Maar de PVDA ontwikkelde dus vroeger al een héél andere “toets in de practijk” die dan ook een héél andere (een van oorsprong) revoloutionaire strategie moest “toetsen”. Dit wil ik even terug (via deze artikels beginnend hier) in het collectief geheugen prenten van al die militanten (zoals dus bovenvermende auteur) en kaders zoals Kris Hertogen. En voor zover ik weet heef Boudewijn Deckers ZO’N “toets in de practijk” NOOIT ontwikkeld (Kris Hertogen daarentegen heeft ooit de analyse en het bilan tot stand gekomen onder zijn leiding (zoals in “Dossier Klassenstrijd”,
Marxistische Studies26,1994, zie marx.be)[1] ontwikkeld op wél die “toets in de practijk”.
Voor de rest, vind ik dat ik IN FEITE al geantwoord heb op gelijkaardige reacties. Zie de opeenvolgende artikels: het eerste met de mail waaronder de reacties staan en het tweede waarin ik reageer en antwoord op die reacties.
De auteur van één van die mails(ik noem hem “Ron”) is dezelfde als die van de mail waarvan in DIT artikel sprake is. Maar blijkbaar heeft hij mijn reactie niet gelezen… ofwel kon hij zich daarover geen mening vormen?
Ik heb nochtans de mogelijkheid ingebouwd om ANONIEM te reageren, omdat de INHOUD van de reactie belangrijker voor mij dan de uiteindelijke afzender.
Boudewijn Deckers is erin geslaagd de PVDA te ontwikkelen naar een partij “zoals de BWP, toen hij nog principes had”. Hij is erin geslaagd om gebruik te maken van het bestaan van opportunisme bij nog veel partijmilitanten en toonaangevende kaders. Zo is Kris Merckx bijvoorbeeld teruggekeerd naar opvattingen van 1968 die toen bestreden zijn door Ludo Martens en waar Kris TOEN (schijnbaar) afstand van had genomen. (lees dit in dit artikel)
Over “het marxistische bewijs” dat “Ron” geeft in de vorm van die citaten van Ludo, Stalin en Mao zal nog terugkomen in een ander artikel. Ook kom ik terug op zijn tweede stelling.
Eén opmerking echter: Boudewijn Deckers is als “partij-ideoloog” er blijkbaar ingeslaagd om metafysisch-idealisme te verkopen als zijnde wetenschappelijk socialisme of dialectisch en historisch materialisme: “Ron” neemt volgend IDEE uit zijn hoofd over als feitelijk vaststaande uitgangsstelling: “Je hebt en toont geen enkele band met de praktijk”. Hierop baseert hij dan zijn opvatting over mijn analyse…..

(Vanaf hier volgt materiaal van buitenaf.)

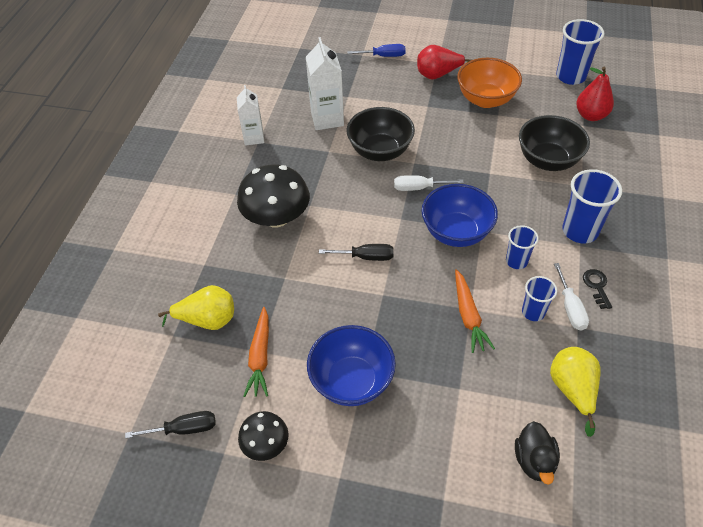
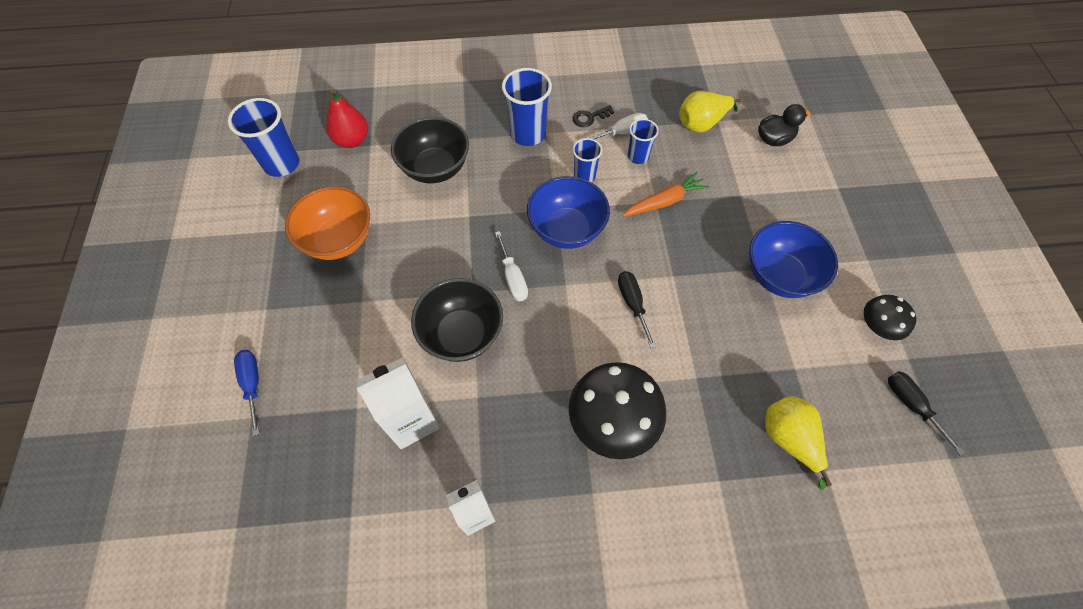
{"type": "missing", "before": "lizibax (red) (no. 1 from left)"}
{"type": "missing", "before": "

[1] Ik zette de belangrijkst artikels “online”, zie revolutionaire partij in stakingen en sociaal eisenprogramma en strijd voor revolutie.

2 opmerkingen:

Anoniem zei

leer schrijven!

Nico: zei

Goed kunnen schrijven is inderdaad een talent dat ik ontbreek. Maar wat over de INHOUD, heb je daarover een uitgewerkte mening?